Any device that allows user to input sensitive data can be potentially misused – antiphishing protection
Google unable to patch all devices, albeit it’s not exactly their hardware
But what if the device talks to the net via GSM, so that you can’t even sit on a single communication point to analyze traffic anomaly?
Are legislation and standards going to be the solution?

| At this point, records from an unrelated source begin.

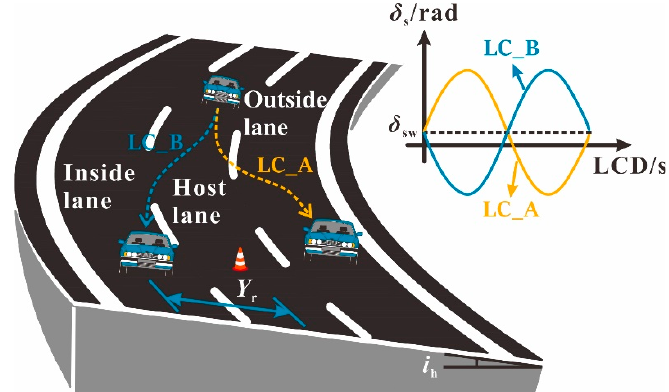
Figure 4. Lane changing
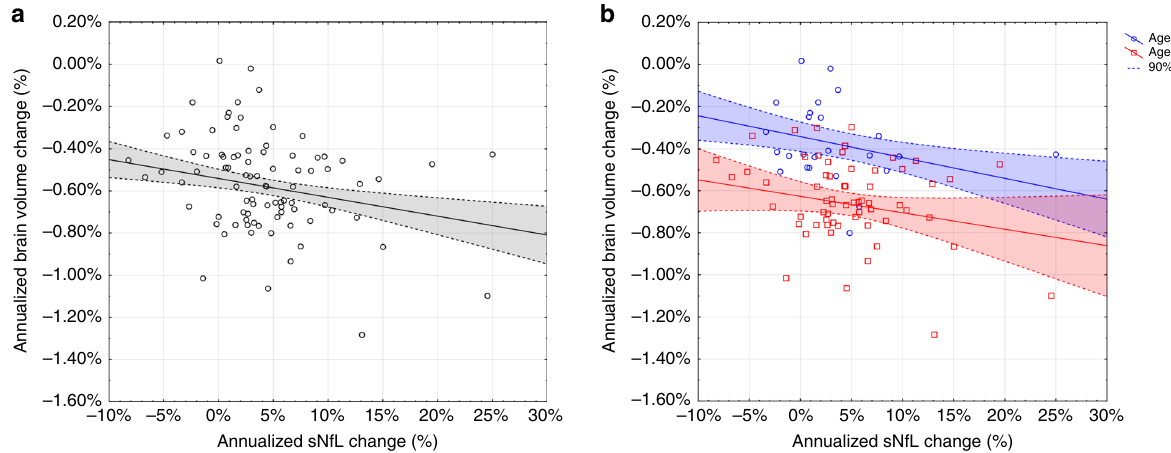
Fig. 5 Brain atrophy and change in sNfL. Association between brain atrophy and change in sNfL per year in the entire cohort ( a ) ( r s = − 0.290, p < 0.01) and divided in younger (age < 60 years = blue) and older subjects (age > 60 years = red) ( b ). In linear regression analyses, the annualized change in sNfL was identi fi ed as independent factor for the development of brain atrophy when considering the entire cohort ( β = − 0.336, p < 0.001) ( a ) and older individuals (>60 years) ( β = − 0.393, p < 0.01) ( b ). The dashed lines represent the 90% con fi dence interval. Two data points are outside the scaled range, but included in the analyses. Source data are provided as a Source Data fi Baseline sNfL correlated negatively with the annualized MMSE score change over time when considering the entire cohort ( r s = − 0.273, p < 0.01) (Table 4). The annualized change in sNfL was unrelated to the annualized change in MMSE scores (Table 4, last row).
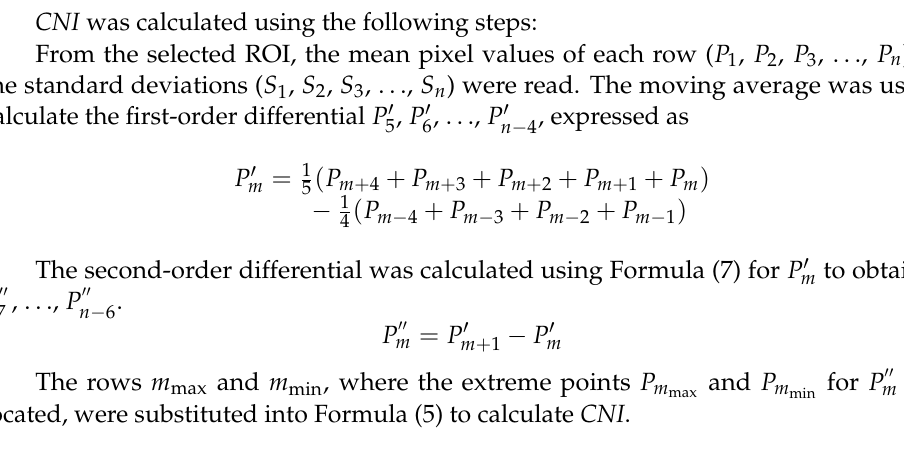
Figure 3. An example of locating and delineating the ROI for the CNRI.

One thing that should be clear about targeted attack: it’s a human perp trying to learn what you have and then break your system, not some super intelligent code itself; if the attacker doesn’t succeed then he’s lame
Dorkbot globally top3 in 2013, top10 in 2014
Now under CME campaign
Of course, with cloud there’s a catch with data protection and recently legislation pressures
Predicting ICT future is hard because it can be influenced by tiny changes – an example about Ransomware and random successful campaign
Cloud adoption – well, if everything is in the cloud then the right solution to attack is physically going after the right people; it is a bit of single point of failure
People work best when they understand each other. Business angle needs to understand and accept security issues, and vice versa.
Last but not least – never trust a guy who’s promising to have the silver bullet. I always tell this specifically to students, explore things yourself and don’t trust anyone, but you. Not even me. ;)Learn, understand and build your own customized defense.
Security folks are an interesting group of people. Security is implemented by people who care, who deeply understand the problem and feel moral responsibility to help out others. Feels good to be a part of the club.